Shade said he’s already spoken to members of the Golden Bears coaching staff as he determines who may be retained. He called himself his worst critic and said if things are done the right way, “we’ll have success. Sometimes that success isn’t a conference championship. But you do know when you’ve gotten players to buy in, and they’ll trust in you and they’re disciplined, to me you’re having success.”
Shade acknowledged that he’s inheriting a program that has achieved at a high level under Ruffin.
“I look at this as an opportunity to come to a program that’s on good footing, (to) come in and take it to the next level,” Shade said. “That’s my plan for Miles College. That’s my vision. We’ve won conference championships. My plan is, ‘Why not go compete for national championships?’”
Of course, Shade isn’t just replacing Ruffin. He’ll be competing against him for the Southern Intercollegiate Athletic Conference (SIAC) West Division title and the overall league crown. The new Golden Bears coach, who won the 2020 Class 6A state football championship at Pinson Valley High School, said he and Ruffin have long been friends as each is a member of the coaching fraternity.
“I actually spoke with Coach Ruffin,” Shade said. “We’ve known each other for years. Bottom line, we said, ‘one Saturday out of the year, we won’t be friends.’”
After playing for the NFL’s Cincinnati Bengals between 1995–1998 and the then Washington Redskins from 1999–2002, Shade was a special teams and defensive passing game coordinator at Samford University, was cornerbacks coach at Georgia State and an assistant special teams coach with the Cleveland Browns before replacing Patrick Nix as head coach at Pinson Valley High. His Indians went 12-2 in his first season, which ended with a state title.
While Shade will replace Ruffin as head coach, Watson will replace Ruffin as AD, a decision Knight called “a no-brainer.”
“I’ve gotten resumes from people saying they want to apply for the athletic director position and I’m like, ‘Oh, we don’t have one open,’” Knight mused. “We decided (to) just take care of that and put that to rest. Coach Watson’s successful coaching career, his vision for the athletic program, his successful fundraising efforts and his management skills are just what we need to continue to inspire student athletes and build onto the rich history and championship mentality that we have here at Miles College.”

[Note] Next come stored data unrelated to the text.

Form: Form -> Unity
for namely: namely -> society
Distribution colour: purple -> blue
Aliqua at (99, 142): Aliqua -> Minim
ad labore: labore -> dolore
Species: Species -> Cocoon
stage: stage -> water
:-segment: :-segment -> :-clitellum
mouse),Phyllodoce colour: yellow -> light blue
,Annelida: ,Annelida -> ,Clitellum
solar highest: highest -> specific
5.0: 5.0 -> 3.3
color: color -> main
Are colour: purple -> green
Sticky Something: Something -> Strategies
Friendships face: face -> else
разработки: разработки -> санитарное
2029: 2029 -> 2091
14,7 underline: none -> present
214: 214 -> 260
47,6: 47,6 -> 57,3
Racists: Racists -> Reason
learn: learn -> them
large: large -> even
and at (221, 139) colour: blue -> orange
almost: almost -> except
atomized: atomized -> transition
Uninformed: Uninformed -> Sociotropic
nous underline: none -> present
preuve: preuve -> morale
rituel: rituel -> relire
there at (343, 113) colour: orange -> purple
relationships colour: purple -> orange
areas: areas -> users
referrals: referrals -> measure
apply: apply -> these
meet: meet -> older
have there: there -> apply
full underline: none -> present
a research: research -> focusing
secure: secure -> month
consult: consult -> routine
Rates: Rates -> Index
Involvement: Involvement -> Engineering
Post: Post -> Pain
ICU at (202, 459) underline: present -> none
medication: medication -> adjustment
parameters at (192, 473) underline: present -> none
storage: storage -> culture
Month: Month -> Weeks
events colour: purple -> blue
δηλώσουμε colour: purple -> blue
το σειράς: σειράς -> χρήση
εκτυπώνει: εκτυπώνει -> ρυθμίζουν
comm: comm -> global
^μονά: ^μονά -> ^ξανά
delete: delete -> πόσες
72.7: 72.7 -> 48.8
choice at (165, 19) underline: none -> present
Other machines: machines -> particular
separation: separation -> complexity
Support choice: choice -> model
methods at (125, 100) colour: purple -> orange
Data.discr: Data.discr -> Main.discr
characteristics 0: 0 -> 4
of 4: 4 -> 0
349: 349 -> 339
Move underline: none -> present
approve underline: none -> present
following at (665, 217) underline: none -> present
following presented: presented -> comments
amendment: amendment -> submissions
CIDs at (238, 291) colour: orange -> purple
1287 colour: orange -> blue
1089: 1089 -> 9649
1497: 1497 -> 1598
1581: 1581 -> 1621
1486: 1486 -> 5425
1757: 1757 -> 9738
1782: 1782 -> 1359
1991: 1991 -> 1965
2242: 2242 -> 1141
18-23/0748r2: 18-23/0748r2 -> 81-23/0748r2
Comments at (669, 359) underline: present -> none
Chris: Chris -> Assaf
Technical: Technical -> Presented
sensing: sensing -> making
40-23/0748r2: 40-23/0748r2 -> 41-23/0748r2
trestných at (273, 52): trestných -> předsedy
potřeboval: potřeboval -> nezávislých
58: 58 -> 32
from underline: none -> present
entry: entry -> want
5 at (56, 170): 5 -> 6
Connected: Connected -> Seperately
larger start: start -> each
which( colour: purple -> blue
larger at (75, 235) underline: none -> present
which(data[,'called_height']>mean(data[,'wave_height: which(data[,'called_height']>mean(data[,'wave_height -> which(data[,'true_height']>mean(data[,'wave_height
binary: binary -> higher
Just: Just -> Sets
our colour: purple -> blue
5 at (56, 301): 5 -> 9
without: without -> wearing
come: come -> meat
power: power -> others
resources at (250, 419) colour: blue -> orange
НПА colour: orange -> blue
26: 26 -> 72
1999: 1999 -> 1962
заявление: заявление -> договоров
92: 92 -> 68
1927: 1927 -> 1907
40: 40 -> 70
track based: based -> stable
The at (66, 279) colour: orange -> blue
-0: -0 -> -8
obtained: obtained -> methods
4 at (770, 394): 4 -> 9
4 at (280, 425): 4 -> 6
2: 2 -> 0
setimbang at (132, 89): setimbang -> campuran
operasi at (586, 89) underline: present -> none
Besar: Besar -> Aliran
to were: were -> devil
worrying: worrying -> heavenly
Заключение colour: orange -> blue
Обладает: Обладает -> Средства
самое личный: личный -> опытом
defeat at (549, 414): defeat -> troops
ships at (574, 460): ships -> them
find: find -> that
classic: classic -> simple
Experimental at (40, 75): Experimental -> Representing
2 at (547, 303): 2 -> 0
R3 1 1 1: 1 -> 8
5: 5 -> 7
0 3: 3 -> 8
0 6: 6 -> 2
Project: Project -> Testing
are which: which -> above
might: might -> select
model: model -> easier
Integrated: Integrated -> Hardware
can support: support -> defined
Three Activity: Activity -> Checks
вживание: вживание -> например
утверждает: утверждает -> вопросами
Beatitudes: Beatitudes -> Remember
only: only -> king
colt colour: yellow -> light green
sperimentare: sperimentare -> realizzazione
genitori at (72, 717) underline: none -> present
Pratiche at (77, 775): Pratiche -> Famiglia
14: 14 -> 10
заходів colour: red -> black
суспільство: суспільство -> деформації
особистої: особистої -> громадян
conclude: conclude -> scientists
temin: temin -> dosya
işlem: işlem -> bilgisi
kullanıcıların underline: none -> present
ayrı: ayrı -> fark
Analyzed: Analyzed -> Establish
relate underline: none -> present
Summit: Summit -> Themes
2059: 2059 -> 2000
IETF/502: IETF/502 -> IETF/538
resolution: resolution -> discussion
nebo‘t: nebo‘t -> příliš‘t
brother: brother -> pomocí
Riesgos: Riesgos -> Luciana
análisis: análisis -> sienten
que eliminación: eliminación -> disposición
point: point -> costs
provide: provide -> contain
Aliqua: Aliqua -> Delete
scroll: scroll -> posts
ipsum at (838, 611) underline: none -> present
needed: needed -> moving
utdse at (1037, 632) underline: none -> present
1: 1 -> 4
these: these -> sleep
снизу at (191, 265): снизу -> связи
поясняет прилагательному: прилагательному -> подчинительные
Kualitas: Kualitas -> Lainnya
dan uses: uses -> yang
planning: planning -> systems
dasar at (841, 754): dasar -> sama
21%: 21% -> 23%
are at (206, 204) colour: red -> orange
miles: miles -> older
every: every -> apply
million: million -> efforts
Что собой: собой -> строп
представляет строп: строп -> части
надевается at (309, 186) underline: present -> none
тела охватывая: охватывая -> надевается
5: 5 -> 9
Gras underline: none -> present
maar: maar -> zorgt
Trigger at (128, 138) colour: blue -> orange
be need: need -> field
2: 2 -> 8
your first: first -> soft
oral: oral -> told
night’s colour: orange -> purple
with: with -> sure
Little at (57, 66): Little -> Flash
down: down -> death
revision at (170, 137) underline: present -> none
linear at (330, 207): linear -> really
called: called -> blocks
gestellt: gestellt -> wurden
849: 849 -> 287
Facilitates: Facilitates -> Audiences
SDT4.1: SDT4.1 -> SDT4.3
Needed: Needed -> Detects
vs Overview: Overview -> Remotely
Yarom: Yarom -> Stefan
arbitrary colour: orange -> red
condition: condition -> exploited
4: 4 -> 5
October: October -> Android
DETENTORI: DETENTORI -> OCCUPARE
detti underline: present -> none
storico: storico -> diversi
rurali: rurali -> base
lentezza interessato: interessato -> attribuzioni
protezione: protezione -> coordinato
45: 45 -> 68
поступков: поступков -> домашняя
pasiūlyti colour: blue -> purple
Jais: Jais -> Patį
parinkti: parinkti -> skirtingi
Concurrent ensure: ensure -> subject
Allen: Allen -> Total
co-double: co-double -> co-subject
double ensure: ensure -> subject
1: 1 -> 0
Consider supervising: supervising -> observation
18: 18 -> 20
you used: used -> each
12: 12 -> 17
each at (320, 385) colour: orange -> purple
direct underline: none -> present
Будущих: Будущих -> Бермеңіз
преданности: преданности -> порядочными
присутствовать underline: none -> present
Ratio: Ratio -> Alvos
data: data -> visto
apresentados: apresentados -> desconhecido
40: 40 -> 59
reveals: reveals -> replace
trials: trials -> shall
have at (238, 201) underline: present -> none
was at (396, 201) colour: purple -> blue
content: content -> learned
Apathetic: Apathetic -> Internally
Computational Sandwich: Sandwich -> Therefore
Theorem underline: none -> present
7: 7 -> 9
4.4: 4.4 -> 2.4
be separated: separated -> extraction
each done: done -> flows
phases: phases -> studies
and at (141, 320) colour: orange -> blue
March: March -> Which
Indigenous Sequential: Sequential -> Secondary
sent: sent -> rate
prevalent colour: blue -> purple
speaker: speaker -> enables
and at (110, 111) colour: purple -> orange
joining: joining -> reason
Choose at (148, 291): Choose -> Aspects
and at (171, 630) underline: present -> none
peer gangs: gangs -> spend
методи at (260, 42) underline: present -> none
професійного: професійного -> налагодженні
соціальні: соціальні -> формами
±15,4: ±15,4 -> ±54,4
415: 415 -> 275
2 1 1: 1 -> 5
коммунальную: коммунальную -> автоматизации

That “championship mentality” included Ruffin leading the football program in particular and the athletic program overall. In nine seasons, Ruffin led the Golden Bears program to four SIAC football championship titles, two NCAA playoff appearances and an NCAA Division II bowl appearance.
During that stretch, Miles won two championship titles in basketball, a Western Division championship in women’s basketball, a Western Division championship in baseball and a Golf D2 PGA Works National championship.
That resume would yield some big shoes to fill for Shade and Watson but neither shied away from the challenge.
“No shoes have ever been bigger for me to fill than those of my father,” Watson said. “The skills and the traits that [my father] instilled in me as a young man – being a good father, being a good husband, being a servant leader – are the same skills and traits I’ve used to be successful as a college basketball coach and the same skills and traits I’ll use to be a successful athletic director.”